A New, Modern Approach to Risk Analytics
What FIs require today is a more sophisticated approach to fraud management that will help lower fraud rates, comply with regulatory requirements, and reduce operational costs. A modern fraud management solution should supplement traditional fraud solution capabilities with:
- Real-time detection of new and existing fraud schemes
- Omnichannel support (i.e. online and mobile)
- Trusted mobile devices/channels
- Ability to detect new fraud faster with self-learning models
- Pre-configured compliance policies and rule sets
- Regulatory compliance checks across digital channels
- Comprehensive multi-channel reporting
- Interactive fraud relationship visualization tools
By combining traditional fraud prevention systems with newer fraud detection and prevention capabilities, FIs get the best of both worlds. A modern fraud solution provides real-time fraud detection of new and existing fraud across digital channels – as well as the ability to meet strict regulatory requirements ahead of fast approaching deadlines. Through pre-defined compliance policies and rules, a modern fraud solution allows FIs to get up and running faster and perform compliance checks across channels, while also providing reporting for auditors.

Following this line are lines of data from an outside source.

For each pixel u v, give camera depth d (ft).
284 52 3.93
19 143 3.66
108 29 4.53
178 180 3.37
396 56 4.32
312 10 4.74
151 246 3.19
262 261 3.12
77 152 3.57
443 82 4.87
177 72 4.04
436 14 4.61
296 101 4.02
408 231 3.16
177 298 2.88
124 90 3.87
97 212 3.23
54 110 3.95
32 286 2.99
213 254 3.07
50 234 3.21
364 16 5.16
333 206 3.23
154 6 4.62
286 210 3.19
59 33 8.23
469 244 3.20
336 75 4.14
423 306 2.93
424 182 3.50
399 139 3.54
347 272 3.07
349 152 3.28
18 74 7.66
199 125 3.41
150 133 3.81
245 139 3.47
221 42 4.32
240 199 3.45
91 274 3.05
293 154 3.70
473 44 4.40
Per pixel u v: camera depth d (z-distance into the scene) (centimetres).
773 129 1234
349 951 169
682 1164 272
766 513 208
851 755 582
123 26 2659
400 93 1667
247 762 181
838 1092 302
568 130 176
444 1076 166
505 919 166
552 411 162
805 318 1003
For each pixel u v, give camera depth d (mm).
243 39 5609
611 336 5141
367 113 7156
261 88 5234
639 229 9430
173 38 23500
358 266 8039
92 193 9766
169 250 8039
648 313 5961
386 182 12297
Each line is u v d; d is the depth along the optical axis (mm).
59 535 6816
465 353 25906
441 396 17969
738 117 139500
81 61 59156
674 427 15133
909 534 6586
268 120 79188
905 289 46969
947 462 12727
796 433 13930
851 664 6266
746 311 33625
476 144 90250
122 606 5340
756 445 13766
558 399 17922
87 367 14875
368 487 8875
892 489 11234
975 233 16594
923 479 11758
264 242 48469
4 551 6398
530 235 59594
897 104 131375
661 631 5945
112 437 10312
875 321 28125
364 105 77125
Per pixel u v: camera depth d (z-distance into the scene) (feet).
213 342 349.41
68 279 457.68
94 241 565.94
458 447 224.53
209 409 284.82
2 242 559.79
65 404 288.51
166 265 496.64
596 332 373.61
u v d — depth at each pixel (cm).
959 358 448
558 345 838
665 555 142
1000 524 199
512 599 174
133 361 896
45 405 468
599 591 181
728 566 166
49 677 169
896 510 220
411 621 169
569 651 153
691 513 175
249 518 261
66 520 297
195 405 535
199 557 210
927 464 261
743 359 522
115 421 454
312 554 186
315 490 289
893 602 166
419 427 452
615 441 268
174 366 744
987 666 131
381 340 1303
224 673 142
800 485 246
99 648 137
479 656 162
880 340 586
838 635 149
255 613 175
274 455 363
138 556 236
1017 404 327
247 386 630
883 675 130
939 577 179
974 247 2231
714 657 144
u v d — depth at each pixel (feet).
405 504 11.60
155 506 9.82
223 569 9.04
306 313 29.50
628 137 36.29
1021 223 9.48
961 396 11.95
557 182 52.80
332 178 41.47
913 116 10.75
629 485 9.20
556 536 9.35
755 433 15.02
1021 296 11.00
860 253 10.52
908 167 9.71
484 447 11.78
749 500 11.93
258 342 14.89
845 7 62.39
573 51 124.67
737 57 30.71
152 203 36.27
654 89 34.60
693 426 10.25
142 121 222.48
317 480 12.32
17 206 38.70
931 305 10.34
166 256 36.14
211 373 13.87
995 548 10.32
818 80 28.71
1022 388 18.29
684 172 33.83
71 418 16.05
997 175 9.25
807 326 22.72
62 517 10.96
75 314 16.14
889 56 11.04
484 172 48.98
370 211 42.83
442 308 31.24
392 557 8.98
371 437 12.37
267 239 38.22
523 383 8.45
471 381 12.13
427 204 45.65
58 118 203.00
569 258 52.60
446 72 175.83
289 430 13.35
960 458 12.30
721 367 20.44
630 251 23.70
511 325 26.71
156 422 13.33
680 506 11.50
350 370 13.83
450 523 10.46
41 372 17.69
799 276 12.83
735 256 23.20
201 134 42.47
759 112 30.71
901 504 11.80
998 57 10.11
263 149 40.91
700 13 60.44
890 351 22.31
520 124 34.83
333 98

A modern fraud solution not only addresses traditional fraud challenges (i.e., fraud reduction), it also helps:
- Identify emerging fraud methods
- Perform omnichannel monitoring
- Secure mobile transactions
- Meet strict regulatory compliance requirements
- Increase the efficiency of the fraud team
How OneSpan Can Help
While no fraud prevention system is bulletproof, constantly updating existing fraud tools and staying sharp with modern capabilities has become a way of life for financial institutions. OneSpan Risk Analytics helps FIs protect against attacks happening in the online and mobile channels using machine learning-based risk analysis to identify risk at critical steps, predicting risk levels, and taking instant action when suspicious activities are identified.
Risk Analytics works in the background, scoring activities in real time based on a detailed analysis of user behavior, transaction details, and other key contextual data collected from multiple channels. The solution then scores the user, device, and transaction data, and determines the risk associated with that transaction. Risk Analytics is able to take immediate action to either allow, review, or block the transaction, based on intelligent workflows coupled with pre-determined and FI-defined security policies and rules. The use of machine learning enables risk scoring to streamline processes, reduce operational costs tied to manual reviews, and ultimately improve the user experience through fewer false positives.